- [POR HACER]
1. Sustituye "filosofía" por "metafísica" en el tramo del artículo sobre la filosofía y las ciencias que comienza en "Todas las ciencias, finalmente, deben" y termina después de "errores y necedades.". Reproduce ese tramo completo con el cambio aplicado.
2. Prosigue el artículo sobre la filosofía y las ciencias a partir de su última oración.

- [ARTÍCULO]
• • • •

Todas las ciencias, finalmente, deben concebir viva esperanza de perfección y aumento y prometerse muchos auxilios de esta restauración propuesta por Nos en orden a los estudios filosóficos. Porque de la filosofía acostumbraron las buenas artes a tomar, como de ciencia normal y moderadora de las demás, su razón y recto modo, y a sacar de ella, como de fuente común de vida, el espíritu que debe animarlas. Los hechos y una experiencia constante prueban que entonces florecieron principalmente las artes liberales, cuando se mantuvo el honor debido a la filosofía y prevaleció la sabiduría de sus juicios; y por el contrario que perdieron su vigor y lozanía, y acabaron por yacer en el olvido, cuando la filosofía decayó y vino a dar en errores y necedades.

Por idéntica razón las mismas ciencias físicas, ahora tan estimadas y acrecentadas con tantos y tan ilustres descubrimientos, que excitan en todas partes la singular admiración del ánimo, lejos de experimentar con la restauración de la antigua filosofía algún detrimento, recibirán de ella gran auxilio. Y a la verdad, exige el estudio fecundo de estas ciencias y su legítimo progreso, que no se contenten con examinar los hechos y observar la naturaleza, sino que después de establecerlos suban a más alta consideración, esforzándose diligentemente en conocer la esencia de los seres corpóreos e investigar las leyes que siguen en sus movimientos; de dónde proceden el orden que guardan entre sí y la unidad en la variedad y la semejanza que tienen, a pesar de ser diversos los unos de los otros. Y es verdaderamente admirable la luz y la fuerza que estas investigaciones reciben de la filosofía escolástica sabiamente enseñadas.

• • • •

- [LISTADO DE DATOS]

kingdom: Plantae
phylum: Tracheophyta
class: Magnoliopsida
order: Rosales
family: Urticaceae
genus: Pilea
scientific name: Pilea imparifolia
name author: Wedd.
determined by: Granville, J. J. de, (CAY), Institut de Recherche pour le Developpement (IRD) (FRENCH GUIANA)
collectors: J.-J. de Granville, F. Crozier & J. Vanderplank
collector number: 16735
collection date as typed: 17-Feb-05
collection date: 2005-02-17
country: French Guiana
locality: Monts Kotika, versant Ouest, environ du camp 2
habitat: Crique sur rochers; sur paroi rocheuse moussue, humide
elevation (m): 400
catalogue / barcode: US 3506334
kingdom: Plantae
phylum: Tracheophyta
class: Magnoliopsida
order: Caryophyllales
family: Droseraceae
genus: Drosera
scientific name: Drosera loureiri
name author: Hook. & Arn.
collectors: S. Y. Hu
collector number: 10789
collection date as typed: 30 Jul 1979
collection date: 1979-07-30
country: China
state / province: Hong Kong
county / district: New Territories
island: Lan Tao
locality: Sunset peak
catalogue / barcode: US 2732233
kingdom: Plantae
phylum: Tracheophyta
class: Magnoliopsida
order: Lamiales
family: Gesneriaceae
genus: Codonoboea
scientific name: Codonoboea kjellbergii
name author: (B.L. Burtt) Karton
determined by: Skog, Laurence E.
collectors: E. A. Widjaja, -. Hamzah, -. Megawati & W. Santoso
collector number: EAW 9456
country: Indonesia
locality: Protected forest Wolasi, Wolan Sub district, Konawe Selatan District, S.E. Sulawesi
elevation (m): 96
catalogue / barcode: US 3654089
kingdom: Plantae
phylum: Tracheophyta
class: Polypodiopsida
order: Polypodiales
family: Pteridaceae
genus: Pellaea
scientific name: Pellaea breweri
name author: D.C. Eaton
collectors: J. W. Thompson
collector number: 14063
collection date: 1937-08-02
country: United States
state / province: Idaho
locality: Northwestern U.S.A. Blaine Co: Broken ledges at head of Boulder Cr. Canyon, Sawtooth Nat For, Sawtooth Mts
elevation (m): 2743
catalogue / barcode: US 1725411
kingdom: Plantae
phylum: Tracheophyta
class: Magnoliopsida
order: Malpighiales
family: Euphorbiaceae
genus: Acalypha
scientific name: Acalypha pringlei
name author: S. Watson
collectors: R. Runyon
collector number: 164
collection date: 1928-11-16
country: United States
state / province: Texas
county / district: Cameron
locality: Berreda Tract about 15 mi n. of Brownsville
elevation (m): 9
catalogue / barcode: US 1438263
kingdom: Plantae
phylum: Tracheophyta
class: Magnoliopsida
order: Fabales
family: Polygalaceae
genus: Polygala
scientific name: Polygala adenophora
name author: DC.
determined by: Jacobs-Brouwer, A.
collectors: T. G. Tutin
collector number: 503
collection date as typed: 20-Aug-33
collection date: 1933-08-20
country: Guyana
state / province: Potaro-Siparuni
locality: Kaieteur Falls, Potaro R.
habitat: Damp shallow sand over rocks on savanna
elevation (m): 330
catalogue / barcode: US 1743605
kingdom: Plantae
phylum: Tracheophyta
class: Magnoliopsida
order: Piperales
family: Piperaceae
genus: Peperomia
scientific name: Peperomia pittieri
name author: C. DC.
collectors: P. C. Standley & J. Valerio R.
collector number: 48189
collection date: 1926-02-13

• • • •

- [RESULTADOS ESPERADOS]
1.
Todas las ciencias, finalmente, deben concebir viva esperanza de perfección y aumento y prometerse muchos auxilios de esta restauración propuesta por Nos en orden a los estudios filosóficos. Porque de la metafísica acostumbraron las buenas artes a tomar, como de ciencia normal y moderadora de las demás, su razón y recto modo, y a sacar de ella, como de fuente común de vida, el espíritu que debe animarlas. Los hechos y una experiencia constante prueban que entonces florecieron principalmente las artes liberales, cuando se mantuvo el honor debido a la metafísica y prevaleció la sabiduría de sus juicios; y por el contrario que perdieron su vigor y lozanía, y acabaron por yacer en el olvido, cuando la metafísica decayó y vino a dar en errores y necedades.

2.
Y acerca de esto es bien advertir que hacen gravísima injuria a la filosofía escolástica los que la acusan de contrariar al progreso e incremento de las ciencias naturales. Porque habiendo enseñado los escolásticos a menudo en la antropología, conforme a la doctrina de los Santos Padres, que la inteligencia humana sólo se eleva al conocimiento de las cosas espirituales partiendo de las sensibles; comprendieron muy bien que nada hay más útil para el filósofo que escudriñar diligentemente los arcanos de la naturaleza, y aplicar las fuerzas de la mente con intensidad y constancia al estudio del mundo físico. Y como lo pensaron, así lo hicieron Santo Tomás de Aquino, el B. Alberto Magno y otros escolásticos insignes, de tal manera especularon en las cosas tocantes a la filosofía, que no dejaron de emplear gran parte de su estudio en el conocimiento de las cosas naturales; tanto que no pocos dichos y sentencias suyas han confirmado los sabios modernos, confesando que están conformes con la verdad. Además de esto, muchos doctores en ciencias físicas, que las cultivan en nuestros días con gloria singular, confiesan públicamente y sin rebozo, que entre los resultados ciertos y constantes de la física novísima, y los principios filosóficos de la Escuela, no media oposición alguna real.

(…)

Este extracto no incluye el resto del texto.